Segment Start: Materials provided
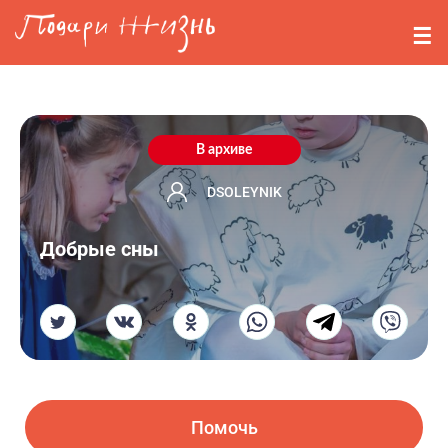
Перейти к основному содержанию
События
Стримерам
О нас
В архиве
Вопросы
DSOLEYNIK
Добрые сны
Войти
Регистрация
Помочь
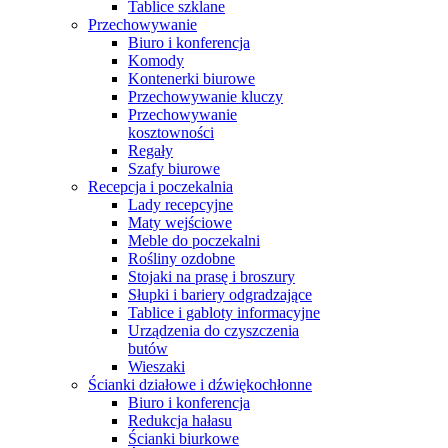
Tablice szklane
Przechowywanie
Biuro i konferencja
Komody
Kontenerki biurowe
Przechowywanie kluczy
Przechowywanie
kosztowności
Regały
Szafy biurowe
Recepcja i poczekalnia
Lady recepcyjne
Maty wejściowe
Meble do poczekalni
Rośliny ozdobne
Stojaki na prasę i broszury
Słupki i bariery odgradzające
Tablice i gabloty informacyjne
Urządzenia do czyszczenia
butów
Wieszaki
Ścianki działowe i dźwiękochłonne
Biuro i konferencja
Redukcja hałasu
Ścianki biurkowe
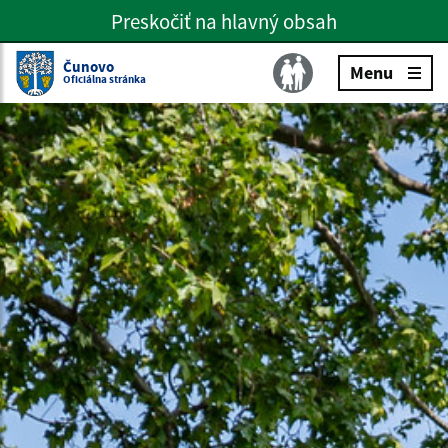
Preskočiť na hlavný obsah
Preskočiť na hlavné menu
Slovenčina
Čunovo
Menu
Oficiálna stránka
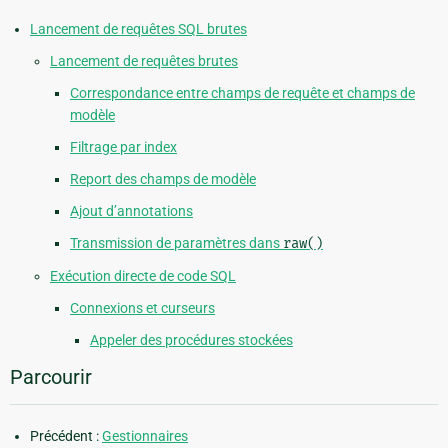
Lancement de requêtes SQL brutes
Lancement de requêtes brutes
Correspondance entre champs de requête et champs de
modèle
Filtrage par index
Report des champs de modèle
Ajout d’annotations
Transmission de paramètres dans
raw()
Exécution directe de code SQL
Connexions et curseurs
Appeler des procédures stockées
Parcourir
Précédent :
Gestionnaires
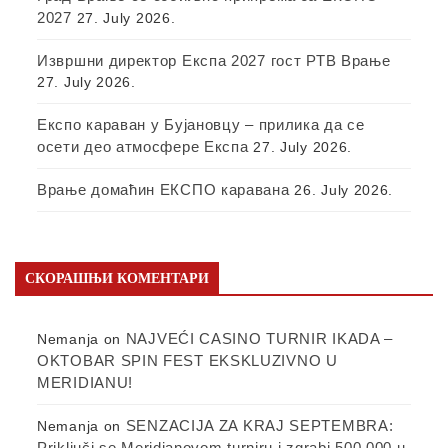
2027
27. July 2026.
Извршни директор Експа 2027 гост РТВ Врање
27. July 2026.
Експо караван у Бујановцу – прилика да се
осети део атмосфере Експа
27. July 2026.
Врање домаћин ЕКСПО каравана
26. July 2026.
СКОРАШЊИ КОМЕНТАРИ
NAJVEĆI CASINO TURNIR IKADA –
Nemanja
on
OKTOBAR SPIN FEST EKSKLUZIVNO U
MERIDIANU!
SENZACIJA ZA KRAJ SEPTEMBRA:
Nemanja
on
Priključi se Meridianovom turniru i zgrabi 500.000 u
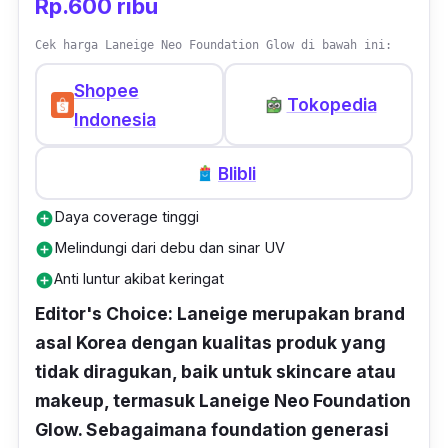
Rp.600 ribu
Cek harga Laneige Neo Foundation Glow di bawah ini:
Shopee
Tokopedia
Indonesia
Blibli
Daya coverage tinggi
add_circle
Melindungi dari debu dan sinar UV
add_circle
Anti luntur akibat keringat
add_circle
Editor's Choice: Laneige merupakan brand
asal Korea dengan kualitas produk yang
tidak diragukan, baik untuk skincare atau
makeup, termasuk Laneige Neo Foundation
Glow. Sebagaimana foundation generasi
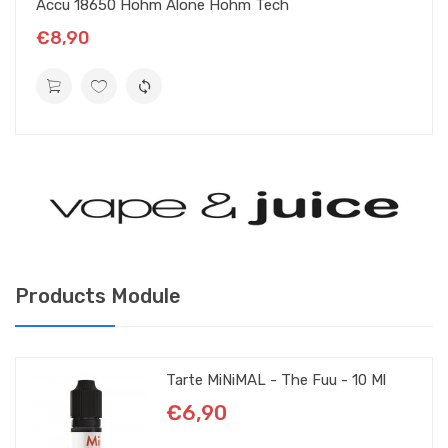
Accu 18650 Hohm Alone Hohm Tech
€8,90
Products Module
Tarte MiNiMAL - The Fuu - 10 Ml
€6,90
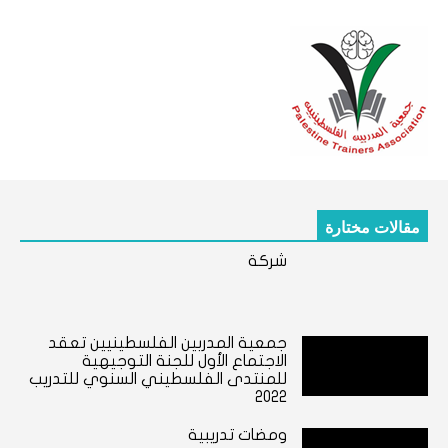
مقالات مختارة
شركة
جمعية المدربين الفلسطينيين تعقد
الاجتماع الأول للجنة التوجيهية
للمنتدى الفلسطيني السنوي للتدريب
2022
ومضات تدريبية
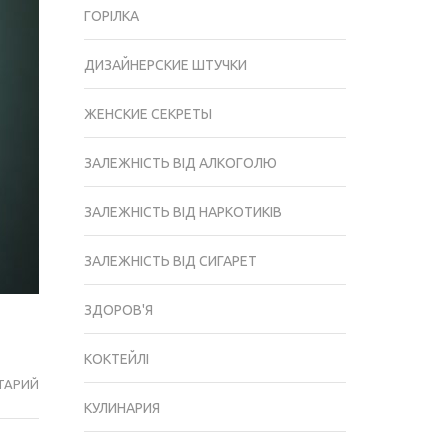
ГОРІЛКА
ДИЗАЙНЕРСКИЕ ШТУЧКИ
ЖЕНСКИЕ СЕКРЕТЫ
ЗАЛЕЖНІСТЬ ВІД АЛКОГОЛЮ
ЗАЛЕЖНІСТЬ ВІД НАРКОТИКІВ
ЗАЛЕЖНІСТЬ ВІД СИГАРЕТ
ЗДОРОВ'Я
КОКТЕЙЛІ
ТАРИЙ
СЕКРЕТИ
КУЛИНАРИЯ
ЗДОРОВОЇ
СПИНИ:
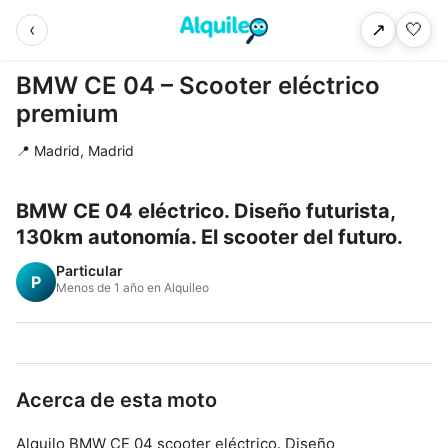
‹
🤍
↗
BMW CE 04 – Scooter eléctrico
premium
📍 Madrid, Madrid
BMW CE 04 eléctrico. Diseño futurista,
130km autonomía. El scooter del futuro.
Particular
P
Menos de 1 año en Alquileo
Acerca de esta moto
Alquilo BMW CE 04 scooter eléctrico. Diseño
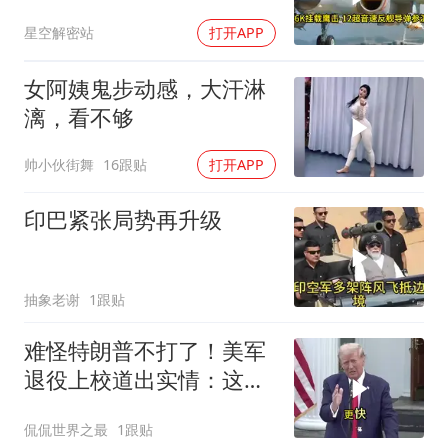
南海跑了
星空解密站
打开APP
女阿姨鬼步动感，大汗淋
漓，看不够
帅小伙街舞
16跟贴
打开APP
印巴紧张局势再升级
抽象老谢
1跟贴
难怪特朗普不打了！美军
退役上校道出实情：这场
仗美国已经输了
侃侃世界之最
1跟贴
Segment End: Materials provided
Segment Start: Materials provided
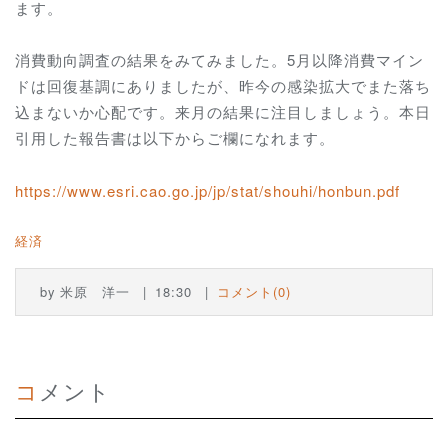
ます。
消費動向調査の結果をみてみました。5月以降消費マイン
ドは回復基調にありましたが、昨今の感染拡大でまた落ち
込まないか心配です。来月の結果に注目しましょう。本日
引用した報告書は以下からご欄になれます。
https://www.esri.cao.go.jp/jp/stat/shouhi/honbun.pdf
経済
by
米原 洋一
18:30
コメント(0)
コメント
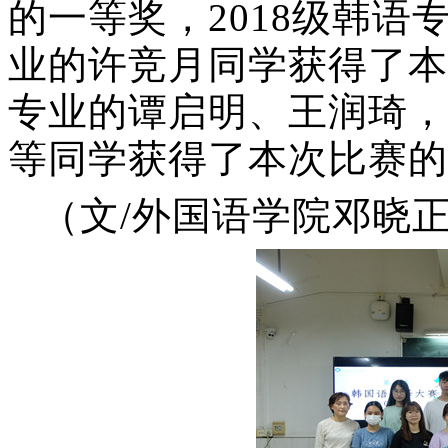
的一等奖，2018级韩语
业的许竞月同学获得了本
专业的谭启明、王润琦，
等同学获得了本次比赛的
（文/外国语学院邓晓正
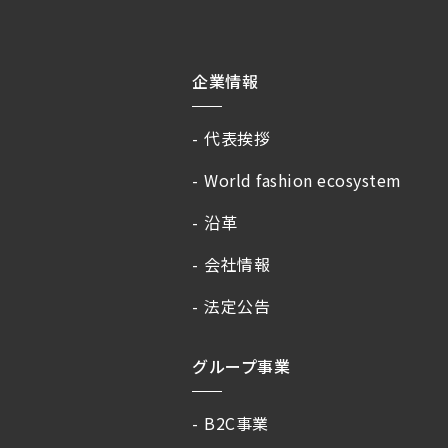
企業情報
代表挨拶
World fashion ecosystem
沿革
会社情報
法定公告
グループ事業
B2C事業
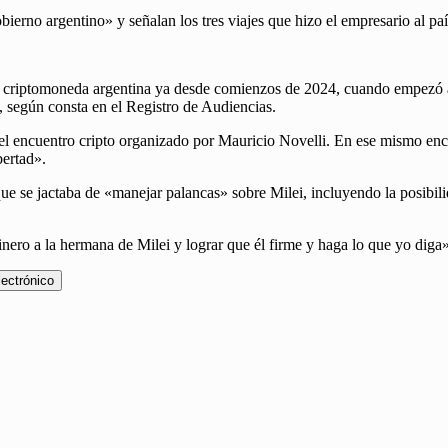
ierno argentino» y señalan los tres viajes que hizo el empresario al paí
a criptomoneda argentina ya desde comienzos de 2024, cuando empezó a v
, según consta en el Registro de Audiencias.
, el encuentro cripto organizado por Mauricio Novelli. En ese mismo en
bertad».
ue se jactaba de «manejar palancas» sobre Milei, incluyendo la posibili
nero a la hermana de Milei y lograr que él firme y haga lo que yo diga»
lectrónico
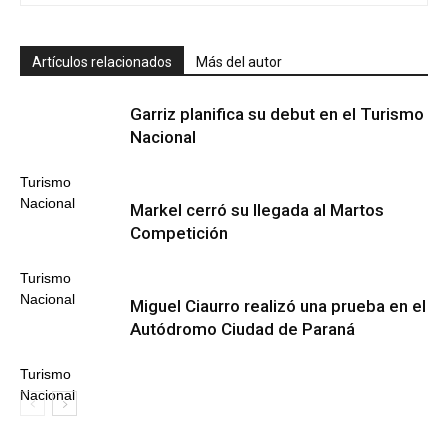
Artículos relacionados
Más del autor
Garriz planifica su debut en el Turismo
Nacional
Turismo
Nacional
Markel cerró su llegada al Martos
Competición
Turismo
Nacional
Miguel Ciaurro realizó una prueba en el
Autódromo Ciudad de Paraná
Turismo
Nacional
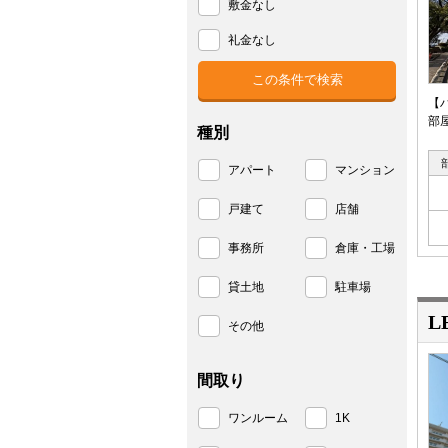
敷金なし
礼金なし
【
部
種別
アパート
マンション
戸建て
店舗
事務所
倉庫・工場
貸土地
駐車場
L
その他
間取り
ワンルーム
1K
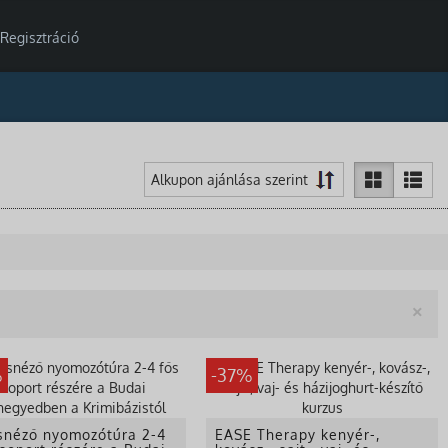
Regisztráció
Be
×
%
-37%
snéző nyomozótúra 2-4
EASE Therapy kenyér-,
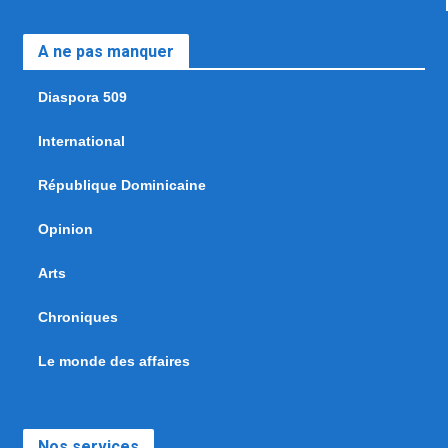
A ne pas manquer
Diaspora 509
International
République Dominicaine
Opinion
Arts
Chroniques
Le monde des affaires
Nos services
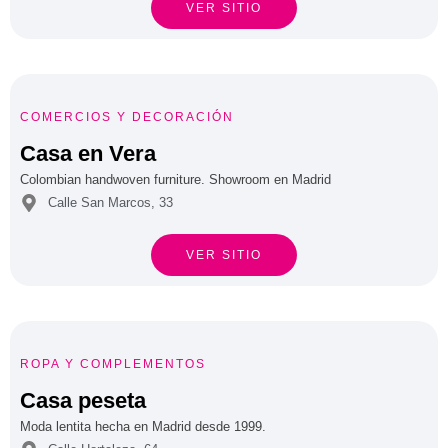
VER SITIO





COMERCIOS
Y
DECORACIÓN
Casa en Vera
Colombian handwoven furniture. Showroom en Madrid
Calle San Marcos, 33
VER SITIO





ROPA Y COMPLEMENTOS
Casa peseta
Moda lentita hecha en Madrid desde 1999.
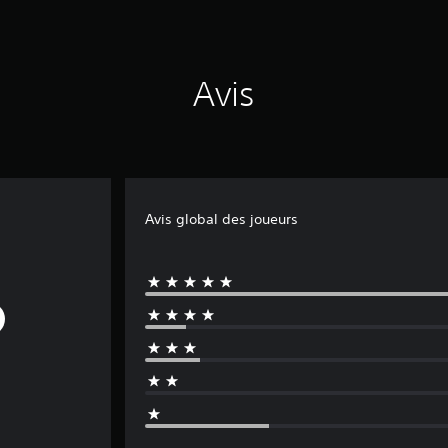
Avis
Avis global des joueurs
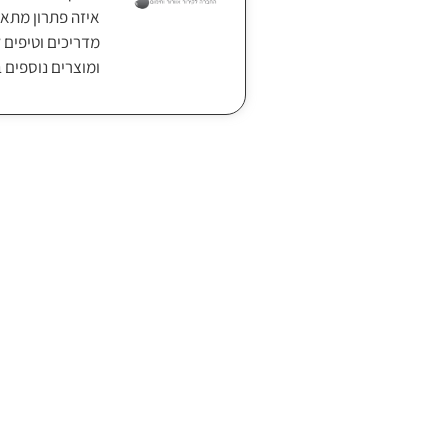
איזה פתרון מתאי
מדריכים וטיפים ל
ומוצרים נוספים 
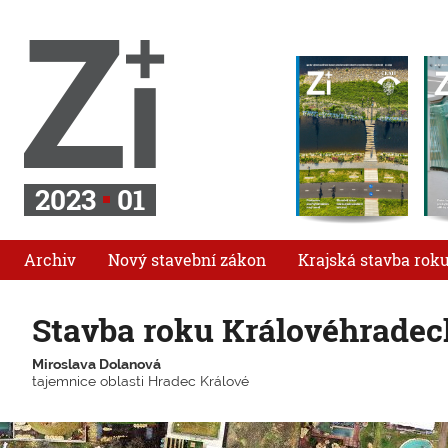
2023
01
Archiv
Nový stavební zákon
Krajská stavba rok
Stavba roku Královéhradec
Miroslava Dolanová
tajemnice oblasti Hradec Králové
Segment End: Materials provided
> _Exercise prompt_
Where does the word "brutes" appear in the records? Copy every line that holds it.

> _Exercise solution_
Lancement de requêtes SQL brutes
Lancement de requêtes brutes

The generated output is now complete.